:: MATERIAL FOR THIS TASK
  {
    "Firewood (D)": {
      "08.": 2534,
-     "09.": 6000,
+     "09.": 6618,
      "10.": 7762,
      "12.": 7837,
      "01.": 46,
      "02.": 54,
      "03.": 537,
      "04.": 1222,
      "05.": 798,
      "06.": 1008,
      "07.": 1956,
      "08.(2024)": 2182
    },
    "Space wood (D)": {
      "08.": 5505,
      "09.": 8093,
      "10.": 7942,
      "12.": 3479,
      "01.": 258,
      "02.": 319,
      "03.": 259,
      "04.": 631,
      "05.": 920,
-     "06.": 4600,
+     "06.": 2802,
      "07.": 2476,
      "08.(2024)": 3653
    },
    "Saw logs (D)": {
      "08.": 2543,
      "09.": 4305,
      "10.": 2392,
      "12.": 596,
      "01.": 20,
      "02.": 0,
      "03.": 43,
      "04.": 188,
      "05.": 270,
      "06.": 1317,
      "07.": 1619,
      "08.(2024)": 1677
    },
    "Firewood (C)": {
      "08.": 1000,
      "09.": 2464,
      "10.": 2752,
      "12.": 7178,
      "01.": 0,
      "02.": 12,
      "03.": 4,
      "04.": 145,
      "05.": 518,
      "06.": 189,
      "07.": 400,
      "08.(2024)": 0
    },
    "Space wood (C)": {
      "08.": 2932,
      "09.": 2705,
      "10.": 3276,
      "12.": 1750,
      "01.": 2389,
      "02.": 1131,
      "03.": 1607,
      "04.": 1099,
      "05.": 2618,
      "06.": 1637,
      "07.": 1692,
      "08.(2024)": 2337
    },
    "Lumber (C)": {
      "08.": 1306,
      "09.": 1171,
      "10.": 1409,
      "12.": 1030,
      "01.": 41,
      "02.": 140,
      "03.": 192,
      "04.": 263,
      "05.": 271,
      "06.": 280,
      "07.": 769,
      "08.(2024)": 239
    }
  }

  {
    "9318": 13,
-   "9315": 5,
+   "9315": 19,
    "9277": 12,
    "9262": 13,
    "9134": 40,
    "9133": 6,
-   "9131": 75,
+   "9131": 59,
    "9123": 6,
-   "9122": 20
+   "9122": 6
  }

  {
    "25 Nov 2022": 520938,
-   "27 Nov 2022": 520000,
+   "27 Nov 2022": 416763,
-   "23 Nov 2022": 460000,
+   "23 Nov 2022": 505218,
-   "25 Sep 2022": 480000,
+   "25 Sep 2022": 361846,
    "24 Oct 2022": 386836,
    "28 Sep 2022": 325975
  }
::::
:: MATERIAL FOR THIS TASK
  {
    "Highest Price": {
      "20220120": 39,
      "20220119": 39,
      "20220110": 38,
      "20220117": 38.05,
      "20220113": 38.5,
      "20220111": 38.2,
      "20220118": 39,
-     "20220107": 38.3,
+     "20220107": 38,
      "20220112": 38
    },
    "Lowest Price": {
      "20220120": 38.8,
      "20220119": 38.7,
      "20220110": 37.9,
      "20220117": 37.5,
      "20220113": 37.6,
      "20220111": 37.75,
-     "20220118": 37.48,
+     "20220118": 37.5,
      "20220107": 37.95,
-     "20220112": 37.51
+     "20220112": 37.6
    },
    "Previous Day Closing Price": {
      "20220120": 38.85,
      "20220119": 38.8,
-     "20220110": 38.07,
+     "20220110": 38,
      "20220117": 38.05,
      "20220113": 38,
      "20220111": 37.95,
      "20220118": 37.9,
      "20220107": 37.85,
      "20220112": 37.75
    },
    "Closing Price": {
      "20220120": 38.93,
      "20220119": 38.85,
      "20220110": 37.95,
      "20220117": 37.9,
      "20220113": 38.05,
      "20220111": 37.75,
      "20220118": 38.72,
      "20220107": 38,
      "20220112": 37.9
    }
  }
::::
:: MATERIAL FOR THIS TASK
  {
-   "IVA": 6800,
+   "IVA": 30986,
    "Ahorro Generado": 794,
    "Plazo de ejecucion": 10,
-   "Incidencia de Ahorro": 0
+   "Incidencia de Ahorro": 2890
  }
::::
• **TASK TO COMPLETE**: Search the records for the string "Price", and copy every line that holds it.

• **WRITTEN RESPONSE**:
    "Highest Price": {
    "Lowest Price": {
    "Previous Day Closing Price": {
    "Closing Price": {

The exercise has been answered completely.